▶ Extracted data:
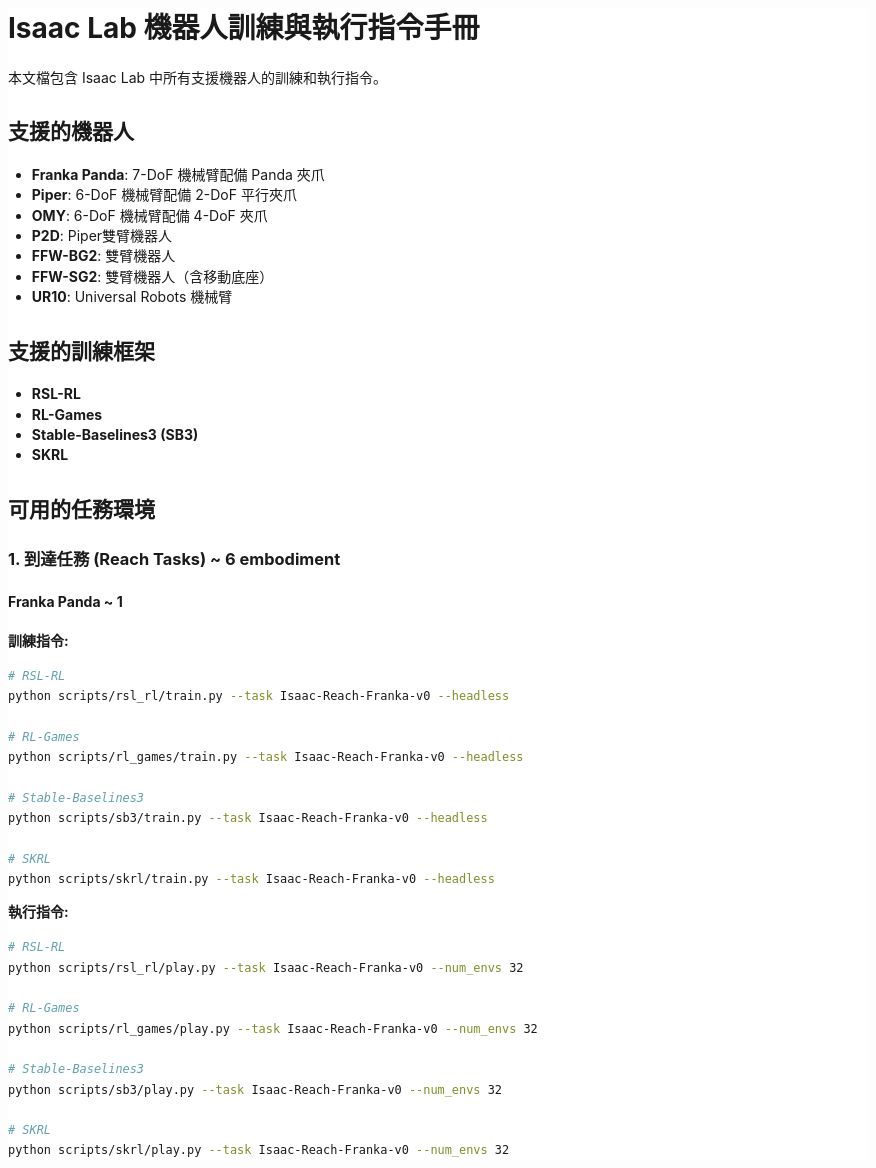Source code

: # Isaac Lab 機器人訓練與執行指令手冊

本文檔包含 Isaac Lab 中所有支援機器人的訓練和執行指令。

## 支援的機器人

- **Franka Panda**: 7-DoF 機械臂配備 Panda 夾爪
- **Piper**: 6-DoF 機械臂配備 2-DoF 平行夾爪
- **OMY**: 6-DoF 機械臂配備 4-DoF 夾爪
- **P2D**: Piper雙臂機器人
- **FFW-BG2**: 雙臂機器人
- **FFW-SG2**: 雙臂機器人（含移動底座）
- **UR10**: Universal Robots  機械臂

## 支援的訓練框架

- **RSL-RL**
- **RL-Games**
- **Stable-Baselines3 (SB3)**
- **SKRL**

## 可用的任務環境

### 1. 到達任務 (Reach Tasks) ~ 6 embodiment

#### Franka Panda ~ 1

**訓練指令:**
```bash
# RSL-RL
python scripts/rsl_rl/train.py --task Isaac-Reach-Franka-v0 --headless

# RL-Games
python scripts/rl_games/train.py --task Isaac-Reach-Franka-v0 --headless

# Stable-Baselines3
python scripts/sb3/train.py --task Isaac-Reach-Franka-v0 --headless

# SKRL
python scripts/skrl/train.py --task Isaac-Reach-Franka-v0 --headless
```

**執行指令:**
```bash
# RSL-RL
python scripts/rsl_rl/play.py --task Isaac-Reach-Franka-v0 --num_envs 32 

# RL-Games
python scripts/rl_games/play.py --task Isaac-Reach-Franka-v0 --num_envs 32 

# Stable-Baselines3
python scripts/sb3/play.py --task Isaac-Reach-Franka-v0 --num_envs 32 

# SKRL
python scripts/skrl/play.py --task Isaac-Reach-Franka-v0 --num_envs 32 
```
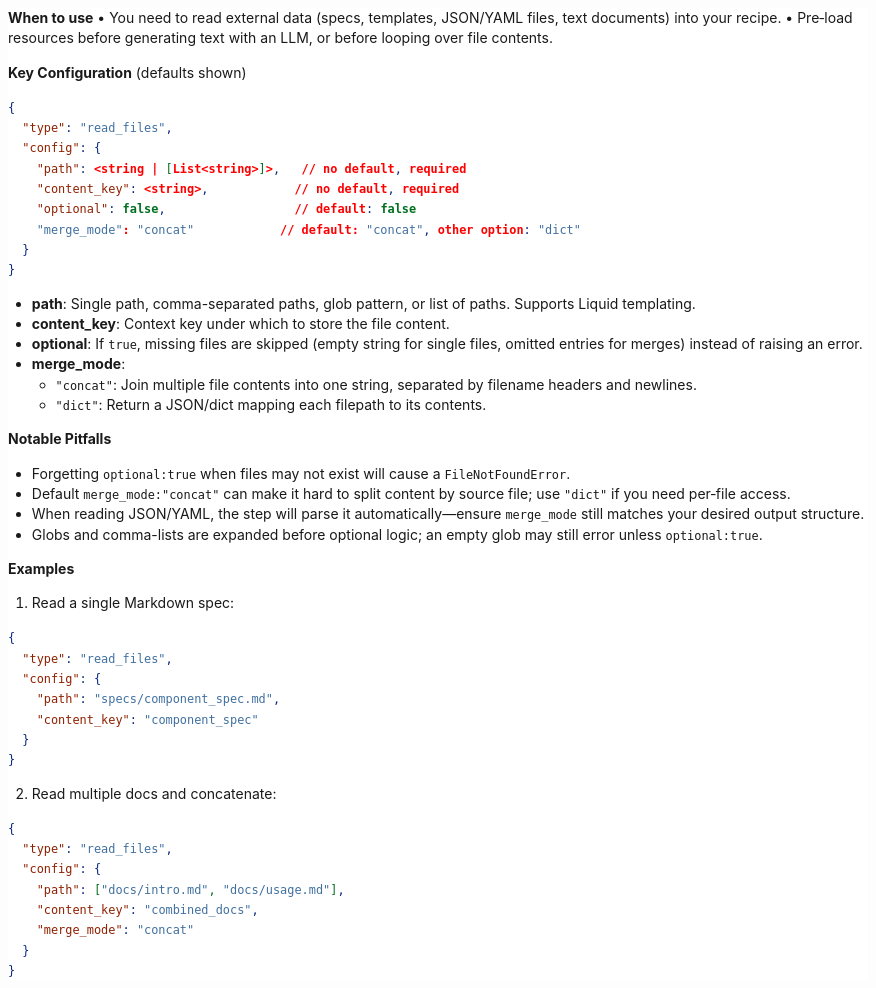 **When to use**
• You need to read external data (specs, templates, JSON/YAML files, text documents) into your recipe.
• Pre‐load resources before generating text with an LLM, or before looping over file contents.

**Key Configuration** (defaults shown)

```json
{
  "type": "read_files",
  "config": {
    "path": <string | [List<string>]>,   // no default, required
    "content_key": <string>,            // no default, required
    "optional": false,                  // default: false
    "merge_mode": "concat"            // default: "concat", other option: "dict"
  }
}
```

- **path**: Single path, comma-separated paths, glob pattern, or list of paths. Supports Liquid templating.
- **content_key**: Context key under which to store the file content.
- **optional**: If `true`, missing files are skipped (empty string for single files, omitted entries for merges) instead of raising an error.
- **merge_mode**:
  - `"concat"`: Join multiple file contents into one string, separated by filename headers and newlines.
  - `"dict"`: Return a JSON/dict mapping each filepath to its contents.

**Notable Pitfalls**

- Forgetting `optional:true` when files may not exist will cause a `FileNotFoundError`.
- Default `merge_mode:"concat"` can make it hard to split content by source file; use `"dict"` if you need per‐file access.
- When reading JSON/YAML, the step will parse it automatically—ensure `merge_mode` still matches your desired output structure.
- Globs and comma-lists are expanded before optional logic; an empty glob may still error unless `optional:true`.

**Examples**

1. Read a single Markdown spec:

```json
{
  "type": "read_files",
  "config": {
    "path": "specs/component_spec.md",
    "content_key": "component_spec"
  }
}
```

2. Read multiple docs and concatenate:

```json
{
  "type": "read_files",
  "config": {
    "path": ["docs/intro.md", "docs/usage.md"],
    "content_key": "combined_docs",
    "merge_mode": "concat"
  }
}
```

▶ Task statement:
Scan the data above for the word "glob", then copy every line that holds it.

▶ Exercise output:
- **path**: Single path, comma-separated paths, glob pattern, or list of paths. Supports Liquid templating.
- Globs and comma-lists are expanded before optional logic; an empty glob may still error unless `optional:true`.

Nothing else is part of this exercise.